_Source material_
************

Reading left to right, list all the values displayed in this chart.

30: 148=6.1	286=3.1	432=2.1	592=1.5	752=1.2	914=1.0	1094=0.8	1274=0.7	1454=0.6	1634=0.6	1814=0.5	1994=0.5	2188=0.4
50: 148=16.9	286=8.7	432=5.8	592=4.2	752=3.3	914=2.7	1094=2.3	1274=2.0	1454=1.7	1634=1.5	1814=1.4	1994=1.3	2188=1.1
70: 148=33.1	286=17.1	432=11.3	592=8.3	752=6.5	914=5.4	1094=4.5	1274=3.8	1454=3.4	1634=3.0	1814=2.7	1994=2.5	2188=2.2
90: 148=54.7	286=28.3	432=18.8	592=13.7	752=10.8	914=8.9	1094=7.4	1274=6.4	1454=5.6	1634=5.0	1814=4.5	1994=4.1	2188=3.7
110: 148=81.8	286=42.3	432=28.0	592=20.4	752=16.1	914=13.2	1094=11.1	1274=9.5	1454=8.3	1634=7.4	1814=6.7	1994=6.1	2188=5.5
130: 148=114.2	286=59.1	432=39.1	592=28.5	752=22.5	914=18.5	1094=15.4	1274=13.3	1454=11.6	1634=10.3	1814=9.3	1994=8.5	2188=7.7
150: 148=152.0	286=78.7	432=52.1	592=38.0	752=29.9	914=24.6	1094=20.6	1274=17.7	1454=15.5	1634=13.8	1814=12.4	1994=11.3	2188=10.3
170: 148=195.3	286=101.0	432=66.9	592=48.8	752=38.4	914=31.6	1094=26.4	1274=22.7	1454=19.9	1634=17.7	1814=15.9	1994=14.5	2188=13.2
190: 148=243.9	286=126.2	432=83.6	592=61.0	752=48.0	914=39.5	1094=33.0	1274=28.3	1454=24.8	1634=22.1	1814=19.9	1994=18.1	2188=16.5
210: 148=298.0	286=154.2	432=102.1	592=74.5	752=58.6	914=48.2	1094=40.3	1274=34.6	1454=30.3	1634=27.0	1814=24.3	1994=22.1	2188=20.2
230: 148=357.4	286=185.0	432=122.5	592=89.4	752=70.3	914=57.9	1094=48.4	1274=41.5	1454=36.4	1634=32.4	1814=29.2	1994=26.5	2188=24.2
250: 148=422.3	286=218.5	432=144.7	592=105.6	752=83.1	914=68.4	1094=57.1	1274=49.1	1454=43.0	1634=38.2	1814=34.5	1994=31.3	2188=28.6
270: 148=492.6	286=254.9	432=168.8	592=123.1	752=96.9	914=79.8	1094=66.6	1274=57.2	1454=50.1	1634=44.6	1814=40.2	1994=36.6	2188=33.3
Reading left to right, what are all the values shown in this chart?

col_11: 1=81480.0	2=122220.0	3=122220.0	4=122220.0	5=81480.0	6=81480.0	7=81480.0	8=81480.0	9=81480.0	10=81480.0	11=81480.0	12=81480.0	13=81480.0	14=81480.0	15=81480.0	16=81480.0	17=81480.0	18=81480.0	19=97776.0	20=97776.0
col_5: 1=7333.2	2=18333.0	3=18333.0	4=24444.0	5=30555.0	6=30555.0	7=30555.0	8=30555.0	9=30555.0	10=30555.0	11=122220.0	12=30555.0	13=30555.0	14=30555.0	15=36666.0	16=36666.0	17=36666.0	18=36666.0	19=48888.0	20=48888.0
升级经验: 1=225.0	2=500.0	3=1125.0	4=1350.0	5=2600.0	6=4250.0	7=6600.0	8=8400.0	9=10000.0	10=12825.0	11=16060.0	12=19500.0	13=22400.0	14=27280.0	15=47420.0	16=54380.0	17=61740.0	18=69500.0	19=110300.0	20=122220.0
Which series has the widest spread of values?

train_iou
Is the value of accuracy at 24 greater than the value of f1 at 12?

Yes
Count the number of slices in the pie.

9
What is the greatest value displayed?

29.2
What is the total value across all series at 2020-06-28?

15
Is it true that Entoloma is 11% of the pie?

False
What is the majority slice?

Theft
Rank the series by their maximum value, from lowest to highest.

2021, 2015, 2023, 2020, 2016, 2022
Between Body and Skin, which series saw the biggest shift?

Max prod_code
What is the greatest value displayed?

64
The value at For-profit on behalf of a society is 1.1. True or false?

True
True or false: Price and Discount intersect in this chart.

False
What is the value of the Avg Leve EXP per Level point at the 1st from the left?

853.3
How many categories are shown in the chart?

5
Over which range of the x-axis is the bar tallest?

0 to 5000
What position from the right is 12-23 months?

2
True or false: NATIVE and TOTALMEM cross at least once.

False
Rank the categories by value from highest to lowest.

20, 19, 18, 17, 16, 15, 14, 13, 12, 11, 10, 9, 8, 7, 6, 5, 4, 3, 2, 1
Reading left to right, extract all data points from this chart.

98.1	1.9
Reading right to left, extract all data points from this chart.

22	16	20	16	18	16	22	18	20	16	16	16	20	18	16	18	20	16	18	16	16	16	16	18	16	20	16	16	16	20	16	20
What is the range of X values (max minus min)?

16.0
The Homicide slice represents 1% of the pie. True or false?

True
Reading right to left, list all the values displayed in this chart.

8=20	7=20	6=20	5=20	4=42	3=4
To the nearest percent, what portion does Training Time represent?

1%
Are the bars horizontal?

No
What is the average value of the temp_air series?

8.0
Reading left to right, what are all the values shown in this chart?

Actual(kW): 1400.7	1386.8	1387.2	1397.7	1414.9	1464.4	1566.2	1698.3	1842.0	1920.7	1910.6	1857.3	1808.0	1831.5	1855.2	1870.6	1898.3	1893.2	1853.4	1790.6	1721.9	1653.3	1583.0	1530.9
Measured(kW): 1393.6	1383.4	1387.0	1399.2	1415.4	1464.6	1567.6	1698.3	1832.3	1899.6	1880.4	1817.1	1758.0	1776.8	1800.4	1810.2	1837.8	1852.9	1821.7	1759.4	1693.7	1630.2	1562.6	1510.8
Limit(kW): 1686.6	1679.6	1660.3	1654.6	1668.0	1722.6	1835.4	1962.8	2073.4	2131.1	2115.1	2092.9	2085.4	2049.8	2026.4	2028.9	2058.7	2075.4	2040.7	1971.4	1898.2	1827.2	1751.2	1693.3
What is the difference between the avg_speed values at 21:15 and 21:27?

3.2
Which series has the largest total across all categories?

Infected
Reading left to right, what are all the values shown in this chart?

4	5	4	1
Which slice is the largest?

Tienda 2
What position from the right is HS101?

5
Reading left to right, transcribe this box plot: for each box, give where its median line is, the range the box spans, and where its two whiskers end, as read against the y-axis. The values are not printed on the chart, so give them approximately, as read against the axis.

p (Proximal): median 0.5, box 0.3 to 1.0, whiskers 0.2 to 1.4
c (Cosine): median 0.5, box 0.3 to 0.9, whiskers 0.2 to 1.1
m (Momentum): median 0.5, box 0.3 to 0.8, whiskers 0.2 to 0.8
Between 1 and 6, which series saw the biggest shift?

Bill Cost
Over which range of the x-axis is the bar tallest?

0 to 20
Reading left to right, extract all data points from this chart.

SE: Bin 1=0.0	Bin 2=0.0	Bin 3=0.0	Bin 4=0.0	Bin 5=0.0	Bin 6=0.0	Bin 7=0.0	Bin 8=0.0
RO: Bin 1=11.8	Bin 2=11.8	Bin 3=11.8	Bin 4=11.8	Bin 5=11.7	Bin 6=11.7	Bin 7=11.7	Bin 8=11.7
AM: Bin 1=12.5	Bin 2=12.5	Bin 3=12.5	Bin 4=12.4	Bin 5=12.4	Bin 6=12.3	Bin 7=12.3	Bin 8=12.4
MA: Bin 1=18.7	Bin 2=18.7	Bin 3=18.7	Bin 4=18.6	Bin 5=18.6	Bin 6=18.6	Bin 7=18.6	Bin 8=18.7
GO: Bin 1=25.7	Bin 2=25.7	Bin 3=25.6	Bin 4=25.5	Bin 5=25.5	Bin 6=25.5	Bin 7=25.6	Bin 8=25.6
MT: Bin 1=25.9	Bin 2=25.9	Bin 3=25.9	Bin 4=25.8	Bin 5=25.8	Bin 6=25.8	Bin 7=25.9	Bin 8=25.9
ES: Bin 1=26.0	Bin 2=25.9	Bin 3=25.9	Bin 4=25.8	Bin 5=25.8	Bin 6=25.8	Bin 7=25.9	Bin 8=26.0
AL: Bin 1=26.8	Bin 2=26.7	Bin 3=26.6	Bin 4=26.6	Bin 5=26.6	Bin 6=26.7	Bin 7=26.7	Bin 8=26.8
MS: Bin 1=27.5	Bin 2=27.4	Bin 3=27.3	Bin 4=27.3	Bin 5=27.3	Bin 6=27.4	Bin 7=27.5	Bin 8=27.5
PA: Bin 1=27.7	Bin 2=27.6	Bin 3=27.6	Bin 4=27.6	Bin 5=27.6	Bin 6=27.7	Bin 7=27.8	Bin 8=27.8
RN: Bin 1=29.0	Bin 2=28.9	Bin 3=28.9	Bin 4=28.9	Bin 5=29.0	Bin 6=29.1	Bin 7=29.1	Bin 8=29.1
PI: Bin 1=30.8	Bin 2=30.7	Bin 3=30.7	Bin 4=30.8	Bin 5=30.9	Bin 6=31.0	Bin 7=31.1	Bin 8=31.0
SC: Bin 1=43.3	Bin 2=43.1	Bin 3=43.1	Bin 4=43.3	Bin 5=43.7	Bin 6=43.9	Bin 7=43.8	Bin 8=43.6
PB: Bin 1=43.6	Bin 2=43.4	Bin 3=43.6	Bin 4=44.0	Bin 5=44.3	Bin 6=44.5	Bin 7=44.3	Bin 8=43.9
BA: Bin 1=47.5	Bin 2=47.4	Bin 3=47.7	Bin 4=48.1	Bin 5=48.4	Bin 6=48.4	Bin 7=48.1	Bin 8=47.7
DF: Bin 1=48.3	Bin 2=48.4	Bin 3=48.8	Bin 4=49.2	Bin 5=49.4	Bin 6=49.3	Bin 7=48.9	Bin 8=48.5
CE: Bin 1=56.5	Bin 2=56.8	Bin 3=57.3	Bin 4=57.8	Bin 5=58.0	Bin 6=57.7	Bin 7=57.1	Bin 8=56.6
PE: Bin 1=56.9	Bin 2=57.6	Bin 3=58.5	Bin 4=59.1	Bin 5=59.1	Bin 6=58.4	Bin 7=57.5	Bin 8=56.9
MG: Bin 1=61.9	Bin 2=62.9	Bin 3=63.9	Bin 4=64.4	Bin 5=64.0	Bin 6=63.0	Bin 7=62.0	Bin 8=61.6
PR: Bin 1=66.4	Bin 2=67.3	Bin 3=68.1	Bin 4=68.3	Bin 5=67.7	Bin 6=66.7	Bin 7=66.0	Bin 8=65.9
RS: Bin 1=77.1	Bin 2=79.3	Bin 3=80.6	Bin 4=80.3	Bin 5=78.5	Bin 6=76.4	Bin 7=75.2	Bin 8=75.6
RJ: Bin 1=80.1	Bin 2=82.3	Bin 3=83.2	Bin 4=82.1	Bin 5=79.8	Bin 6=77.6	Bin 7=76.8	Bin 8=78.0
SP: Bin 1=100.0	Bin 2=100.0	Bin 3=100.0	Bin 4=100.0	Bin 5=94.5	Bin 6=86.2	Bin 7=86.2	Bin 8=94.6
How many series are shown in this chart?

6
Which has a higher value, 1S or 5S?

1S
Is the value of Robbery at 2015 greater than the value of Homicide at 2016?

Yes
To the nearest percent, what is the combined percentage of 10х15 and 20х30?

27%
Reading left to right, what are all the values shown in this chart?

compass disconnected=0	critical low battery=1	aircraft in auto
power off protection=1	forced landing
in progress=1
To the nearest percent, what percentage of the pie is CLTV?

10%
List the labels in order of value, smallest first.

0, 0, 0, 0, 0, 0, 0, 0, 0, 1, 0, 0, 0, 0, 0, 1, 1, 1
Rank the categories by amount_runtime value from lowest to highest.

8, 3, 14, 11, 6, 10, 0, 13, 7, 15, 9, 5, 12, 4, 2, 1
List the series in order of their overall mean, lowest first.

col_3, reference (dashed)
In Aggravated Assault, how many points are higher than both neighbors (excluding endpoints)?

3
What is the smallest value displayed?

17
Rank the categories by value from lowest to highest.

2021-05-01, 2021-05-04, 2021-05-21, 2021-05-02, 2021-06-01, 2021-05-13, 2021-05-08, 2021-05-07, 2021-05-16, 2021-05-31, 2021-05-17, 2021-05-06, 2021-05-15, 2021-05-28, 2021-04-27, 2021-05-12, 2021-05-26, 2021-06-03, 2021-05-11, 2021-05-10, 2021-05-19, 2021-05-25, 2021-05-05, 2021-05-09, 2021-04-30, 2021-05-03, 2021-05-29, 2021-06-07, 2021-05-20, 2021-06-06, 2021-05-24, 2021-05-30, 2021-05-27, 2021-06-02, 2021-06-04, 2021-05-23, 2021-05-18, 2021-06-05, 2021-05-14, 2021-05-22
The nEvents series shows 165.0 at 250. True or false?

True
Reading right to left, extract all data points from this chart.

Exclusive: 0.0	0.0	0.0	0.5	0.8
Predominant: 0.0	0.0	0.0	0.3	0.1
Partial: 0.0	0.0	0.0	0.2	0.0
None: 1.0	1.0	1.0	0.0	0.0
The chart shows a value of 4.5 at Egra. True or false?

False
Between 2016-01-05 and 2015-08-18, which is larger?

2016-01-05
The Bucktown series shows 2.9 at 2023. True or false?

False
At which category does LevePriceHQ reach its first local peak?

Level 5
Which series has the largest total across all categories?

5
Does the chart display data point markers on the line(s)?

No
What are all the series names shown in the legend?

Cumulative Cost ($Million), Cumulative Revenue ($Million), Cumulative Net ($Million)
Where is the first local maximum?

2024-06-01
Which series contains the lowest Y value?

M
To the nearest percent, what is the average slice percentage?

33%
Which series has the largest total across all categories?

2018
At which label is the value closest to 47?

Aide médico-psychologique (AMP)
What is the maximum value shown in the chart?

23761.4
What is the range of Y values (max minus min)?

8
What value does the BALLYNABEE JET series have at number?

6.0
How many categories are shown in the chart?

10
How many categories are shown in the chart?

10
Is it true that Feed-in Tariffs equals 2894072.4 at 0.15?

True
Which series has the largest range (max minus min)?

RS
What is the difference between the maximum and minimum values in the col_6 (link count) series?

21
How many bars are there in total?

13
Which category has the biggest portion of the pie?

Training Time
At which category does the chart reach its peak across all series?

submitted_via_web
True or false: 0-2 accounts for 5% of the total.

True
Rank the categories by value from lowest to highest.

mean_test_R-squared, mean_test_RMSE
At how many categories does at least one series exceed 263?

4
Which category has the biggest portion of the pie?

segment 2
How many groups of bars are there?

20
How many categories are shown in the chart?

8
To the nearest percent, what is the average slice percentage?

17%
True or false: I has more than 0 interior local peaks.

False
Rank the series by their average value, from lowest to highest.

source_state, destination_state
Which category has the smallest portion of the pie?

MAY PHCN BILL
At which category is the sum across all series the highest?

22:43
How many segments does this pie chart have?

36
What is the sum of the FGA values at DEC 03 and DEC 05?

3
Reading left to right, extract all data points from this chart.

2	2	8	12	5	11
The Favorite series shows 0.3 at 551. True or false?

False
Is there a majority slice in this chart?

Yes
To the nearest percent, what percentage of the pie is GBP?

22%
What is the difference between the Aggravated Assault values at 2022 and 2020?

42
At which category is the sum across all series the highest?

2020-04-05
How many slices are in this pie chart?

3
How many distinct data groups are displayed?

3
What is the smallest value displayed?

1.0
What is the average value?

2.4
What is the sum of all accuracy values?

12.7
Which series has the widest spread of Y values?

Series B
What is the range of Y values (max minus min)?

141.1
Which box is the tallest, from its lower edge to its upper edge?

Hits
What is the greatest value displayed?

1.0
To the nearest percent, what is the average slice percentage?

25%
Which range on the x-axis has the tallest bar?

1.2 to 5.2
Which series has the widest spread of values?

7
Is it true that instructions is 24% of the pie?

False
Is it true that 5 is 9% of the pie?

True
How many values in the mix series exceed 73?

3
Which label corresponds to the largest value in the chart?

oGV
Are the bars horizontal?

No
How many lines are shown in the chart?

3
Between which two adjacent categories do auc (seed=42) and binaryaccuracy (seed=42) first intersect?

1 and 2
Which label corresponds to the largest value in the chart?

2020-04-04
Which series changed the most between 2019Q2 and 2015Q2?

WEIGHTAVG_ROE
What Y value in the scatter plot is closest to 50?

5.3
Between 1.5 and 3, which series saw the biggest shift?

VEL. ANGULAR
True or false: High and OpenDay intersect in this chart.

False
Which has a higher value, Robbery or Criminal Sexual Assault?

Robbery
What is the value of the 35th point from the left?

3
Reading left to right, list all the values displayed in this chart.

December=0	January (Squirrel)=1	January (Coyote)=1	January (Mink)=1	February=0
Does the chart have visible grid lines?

************

_Work request_
Please filter the listing above down to the lines that contain the word "intersect" and copy each of those lines unchanged.

_Task response_
True or false: Price and Discount intersect in this chart.
Between which two adjacent categories do auc (seed=42) and binaryaccuracy (seed=42) first intersect?
True or false: High and OpenDay intersect in this chart.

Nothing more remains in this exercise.